**Trecho do documento**
•••••
Por Erick Gimenes
Especial para o Joio e o Trigo
Brasília – Os créditos do Programa Nacional de Fortalecimento da Agricultura Familiar (Pronaf) têm sido predominantemente despejados no agronegócio convencional, em detrimento de agricultores familiares e comunidades tradicionais que produzem sociobiodiversidade, excluídos por regras que não condizem com a realidade em que vivem.
O programa oferece nove linhas de financiamento, com juros que variam entre 0,5% e 6% e valores financiáveis que podem chegar a R$ 420 mil por beneficiário.
O incentivo, no entanto, está quase todo confinado à cadeia produtiva do gado: em 2024, conforme dados do Banco Central, 91,7% dos créditos do Pronaf na Amazônia Legal foram para a pecuária convencional, contra apenas 8,3% para atividades agrícolas em geral – nesse caso, ainda assim prevalecem commodities, como soja e milho.
Quando se trata de produtos ligados à sociobioeconomia, o índice é ainda menor: 99% dos produtores de açaí, castanha, cacau nativo, óleos vegetais, fibras, pescados e outros produtos biodiversos disseram nunca ter acessado o crédito rural, de acordo com mapeamento da Conexsus, uma organização que incentiva negócios comunitários que contribuem para a preservação de florestas e biomas.
•••••
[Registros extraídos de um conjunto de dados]
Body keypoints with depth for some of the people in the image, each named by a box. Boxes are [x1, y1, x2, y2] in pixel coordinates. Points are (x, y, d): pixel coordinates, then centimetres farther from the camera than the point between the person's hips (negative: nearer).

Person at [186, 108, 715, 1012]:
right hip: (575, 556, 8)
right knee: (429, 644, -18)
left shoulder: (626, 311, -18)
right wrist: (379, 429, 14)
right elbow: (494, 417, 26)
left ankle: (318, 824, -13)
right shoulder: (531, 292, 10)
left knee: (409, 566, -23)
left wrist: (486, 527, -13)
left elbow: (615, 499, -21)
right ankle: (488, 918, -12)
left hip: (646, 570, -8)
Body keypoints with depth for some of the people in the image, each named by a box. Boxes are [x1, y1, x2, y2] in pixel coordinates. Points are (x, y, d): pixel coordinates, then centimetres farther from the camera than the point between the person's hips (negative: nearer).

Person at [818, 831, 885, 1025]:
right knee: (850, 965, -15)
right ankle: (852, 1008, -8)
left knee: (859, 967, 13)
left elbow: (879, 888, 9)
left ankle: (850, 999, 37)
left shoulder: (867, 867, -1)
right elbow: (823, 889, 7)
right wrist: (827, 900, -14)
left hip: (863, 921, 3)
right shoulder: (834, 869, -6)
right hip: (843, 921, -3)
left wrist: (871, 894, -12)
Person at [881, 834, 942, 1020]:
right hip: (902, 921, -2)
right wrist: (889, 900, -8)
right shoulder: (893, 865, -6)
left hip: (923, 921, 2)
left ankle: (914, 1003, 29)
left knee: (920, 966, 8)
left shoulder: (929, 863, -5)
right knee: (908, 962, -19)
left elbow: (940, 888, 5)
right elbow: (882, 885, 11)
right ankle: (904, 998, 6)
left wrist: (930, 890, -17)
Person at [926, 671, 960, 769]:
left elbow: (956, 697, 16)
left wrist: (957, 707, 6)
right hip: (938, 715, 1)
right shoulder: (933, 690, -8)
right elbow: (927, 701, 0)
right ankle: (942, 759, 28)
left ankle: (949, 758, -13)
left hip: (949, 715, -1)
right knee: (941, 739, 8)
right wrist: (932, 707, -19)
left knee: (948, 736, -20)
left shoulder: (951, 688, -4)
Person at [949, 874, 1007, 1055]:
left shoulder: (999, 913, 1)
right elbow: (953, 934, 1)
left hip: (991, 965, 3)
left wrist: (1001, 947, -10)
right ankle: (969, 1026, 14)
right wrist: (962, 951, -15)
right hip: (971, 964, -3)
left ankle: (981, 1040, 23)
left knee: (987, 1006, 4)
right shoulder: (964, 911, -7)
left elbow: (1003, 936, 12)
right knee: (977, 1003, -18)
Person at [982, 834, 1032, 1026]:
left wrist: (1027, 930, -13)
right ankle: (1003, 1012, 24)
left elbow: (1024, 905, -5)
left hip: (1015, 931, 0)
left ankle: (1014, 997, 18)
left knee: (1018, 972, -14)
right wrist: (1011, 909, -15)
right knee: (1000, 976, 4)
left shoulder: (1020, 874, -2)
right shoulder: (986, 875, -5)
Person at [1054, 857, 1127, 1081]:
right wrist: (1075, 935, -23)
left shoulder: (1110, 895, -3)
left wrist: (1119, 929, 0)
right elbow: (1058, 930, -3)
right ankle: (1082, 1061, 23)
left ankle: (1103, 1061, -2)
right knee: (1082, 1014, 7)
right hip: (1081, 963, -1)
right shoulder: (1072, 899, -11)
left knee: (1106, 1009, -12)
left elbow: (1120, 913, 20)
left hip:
•••••
**Ações a realizar**
1) Duplique o trecho dos registros que vai da linha que contém "left shoulder: (1110, 895, -3)" até o fim dos registros, com as duas pontas incluídas.
2) Dê sequência ao texto sobre o crédito do Pronaf a partir do ponto em que ele para.
O texto e os registros não têm relação entre si.

**Resultados em ordem**
1)
left shoulder: (1110, 895, -3)
left wrist: (1119, 929, 0)
right elbow: (1058, 930, -3)
right ankle: (1082, 1061, 23)
left ankle: (1103, 1061, -2)
right knee: (1082, 1014, 7)
right hip: (1081, 963, -1)
right shoulder: (1072, 899, -11)
left knee: (1106, 1009, -12)
left elbow: (1120, 913, 20)
left hip:

2)
Um dos principais entraves é a exigência de documentos individuais, como o Cadastro Nacional da Agricultura Familiar (CAF) e o Cadastro Ambiental Rural (CAR), para povos e comunidades que vivem e produzem em territórios coletivos. Isso impede que a maioria dos assentados da reforma agrária, quilombolas, ribeirinhos, extrativistas e indígenas acessem o programa.
É o caso de 250 famílias que formam a comunidade remanescente de quilombo Caraíbas, situada na entrada do sertão sergipano, na confluência de cinco municípios: Canhoba, Aquidabã, Amparo de São Francisco, Telha e Cedro de São João.
“Nossa terra é coletiva, com produção coletiva. Mas eles exigem documentos individuais, que a gente não tem. Quando vamos ao banco, já dão um ‘não’, sem chance de conversa. Levamos uma porta na cara, logo num primeiro momento. A política é desenhada lá em cima, pensada para nós, mas não temos como aplicar”, comenta Xifroneze Santos, moradora da comunidade e representante da coordenação nacional da Coordenação Nacional de Articulação das Comunidades Negras Rurais Quilombolas (Conaq).
A falta de titulação é a causa fundamental para a exclusão dos povos e comunidades tradicionais do Pronaf, segundo ela. Na Caraíbas, o processo começou em 2004 e está parado desde 2018, quando houve o reconhecimento de posse e uso coletivo. Estivesse titulada, a comunidade teria um CNPJ coletivo, passível de ser utilizado para acessar o programa.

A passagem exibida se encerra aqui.